Er mochte sterblich sein, aber in seinem Inneren loderte das Feuer eines Schöpfers. Genetik war sein Werkzeug, menschliches Fleisch sein Medium. Sein Sohn war der lebende Beweis dafür, seine Tochter seine einzige Fehlleistung.

»Tu, was du tun musst.« Gloria streicht über ihren Bauch, der noch flach ist. » Vielleicht bekomme ich ja deshalb Zwillinge. Vielleicht haben wir deshalb einen von jedem Geschlecht.« Ein wissendes Lächeln umspielt ihren Mund. »Vielleicht habe ich auch deshalb dich gewählt.«

Diese Worte hatten Wells hinter die Fassade der barmherzigen Madonna auf die berechnende Mutter-Göttin blicken lassen. Gloria hatte ihm den Weg zur Göttlichkeit geebnet. Vater einer neuen Ära. Schöpfer von Göttern.

Aber Athena … er wusste noch immer nicht, was schiefgelaufen war, wo er einen Fehler gemacht hatte. Er hatte die Zwillinge mit größter Sorgfalt entworfen, ihren genetischen Code noch in Glorias Bauch verändert und verbessert, alle Makel beseitigt.

Das hatte er jedenfalls angenommen – bis Athenas Geist heimlich, still und unwiederbringlich die falsche Richtung einschlug. Paranoide Bewusstseinsspaltung. Ein unvorhergesehener Systemfehler.

Wells ließ sich auf seinen bequemen und angenehm eingesessenen Lederstuhl vor seinem Schreibtisch nieder. Er stellte die Cognacflasche ab und nahm eine Kopie jener Disc in die Hand, die seine Tochter sich gerade noch einmal ansah.

Thena schaut sie sich gerade nochmal an. Sie gefällt ihr.

Nicht nur Athena, auch Wells hatte sie sich schon mehrmals angesehen. Aber ihm gefiel nicht, was er sah. So hätte er seine Gefühle nicht beschrieben. Nein – ein besseres Wort für seine Empfindungen wäre Angst gewesen. Entsetzen. Es ängstigte und erregte ihn zugleich. Aber Gefallen fand er nicht daran.

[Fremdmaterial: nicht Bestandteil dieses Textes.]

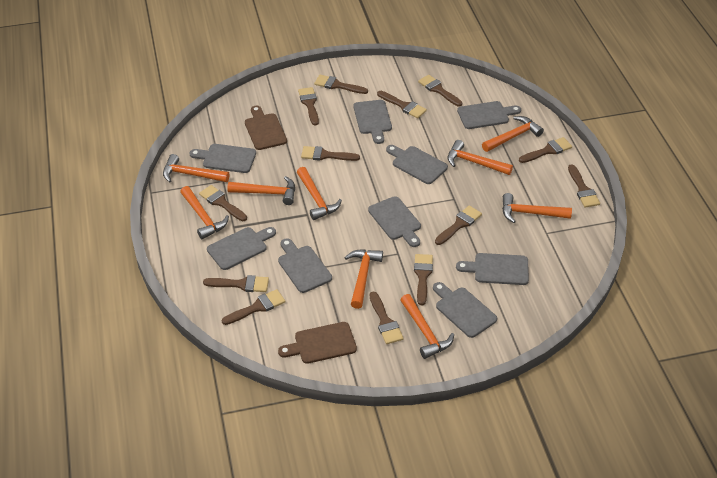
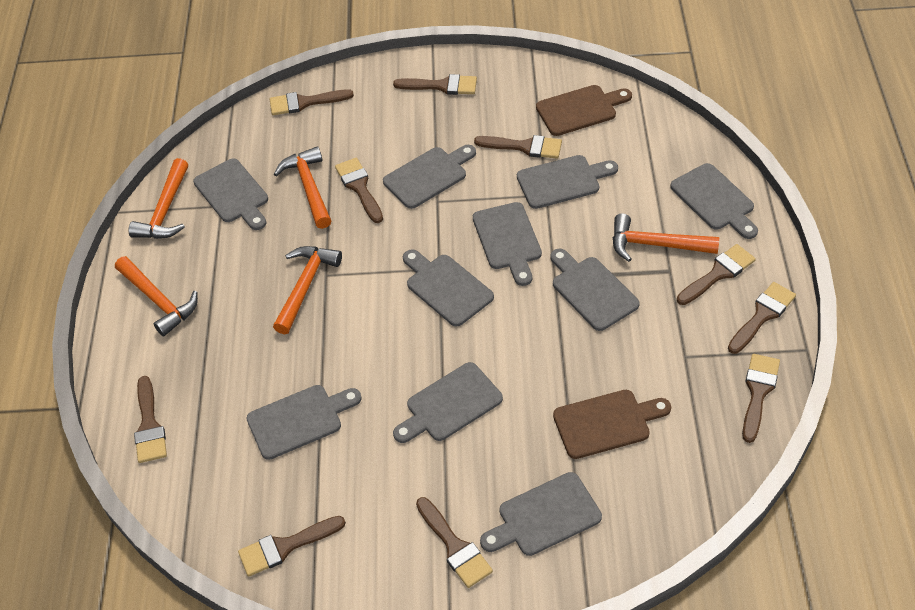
brown brush: [199,185,247,221] [203,275,269,292] [222,289,285,325] [298,87,319,125] [301,146,360,161] [314,75,368,94] [370,292,404,344] [377,91,427,118] [414,254,433,305] [418,75,462,107] [435,205,482,245] [519,137,572,163] [568,165,600,208] = 13 -> [134,376,167,463] [238,516,346,576] [270,89,354,115] [335,158,383,223] [393,74,477,95] [416,497,493,588] [474,135,562,159] [677,244,756,305] [728,282,796,354] [742,354,780,443] = 10
grey cutting board: [189,144,256,173] [207,227,276,270] [278,238,332,293] [353,100,392,144] [368,196,421,247] [386,145,448,184] [433,282,497,338] [456,253,529,285] [457,101,521,129] = 9 -> [193,159,268,230] [247,385,362,460] [383,145,476,209] [393,362,503,443] [403,249,494,327] [473,202,542,286] [480,472,602,556] [517,155,618,209] [550,249,640,331] [670,163,758,239] = 10
orange hammer: [163,154,229,183] [180,186,229,239] [227,176,295,205] [297,167,342,220] [344,249,383,309] [400,294,454,359] [448,140,513,175] [482,116,544,152] [502,193,572,223] = 9 -> [115,256,198,337] [128,158,188,239] [273,246,342,334] [274,146,331,229] [613,214,719,262] = 5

Er schob die Disc ins Laufwerk seines Rechners.

Ehe er auf ABSPIELEN drückte, nahm er noch einen Schluck Cognac. Auf dem Bildschirm erschien ein Korridor, der durch die düstere Beleuchtung in ein Nachtsichtgrün getaucht war. Eine Gestalt kam ins Bild – taillenlanges schwarzes Haar, das sich wie Meeresalgen in einer Strömung in der Luft schlängelte. Seine schwarzen, glatten Flügel ragten halb gefaltet hinter dem Mann in die Höhe, als er sich hinkniete und nach einem der beiden die Hand ausstreckte, die zusammengebrochen auf dem gefliesten Boden lagen.

Eine tiefe, sonore Stimme mit der Andeutung eines europäischen Akzents drang durch die Lautsprecher des Rechners. Als er die Worte zum ersten Mal hörte, lief es Wells auch diesmal eiskalt den Rücken hinunter.

»Räche deine Mutter und übe Rache für dich selbst.«

S erhebt sich aus den Armen des Wesens und steht auf, sein Körper angespannt und verkrampft, sein atemberaubend schönes Gesicht blutverschmiert. Der Korridor ist inzwischen in ein rotes Licht getaucht. Er steigt wie ein Phönix aus der Asche – wie ein lodernder, strahlend schöner, furchterregender Gott.

Wells drückte auf PAUSE und goss sich Cognac nach. Bis er die Aufzeichnungen gesehen hatte, war für ihn der verstorbene Elroy Jordan – Psychopath, Sadist und Serienmörder – Bad Seeds größter Erfolg gewesen. Doch jetzt sah er das anders.

Der wunderschöne Junge, der sich soeben auf dem Monitor wieder vom Boden erhoben hatte, war der wahre Sieger.

Lächelnd nahm Wells einen weiteren großen Schluck Cognac.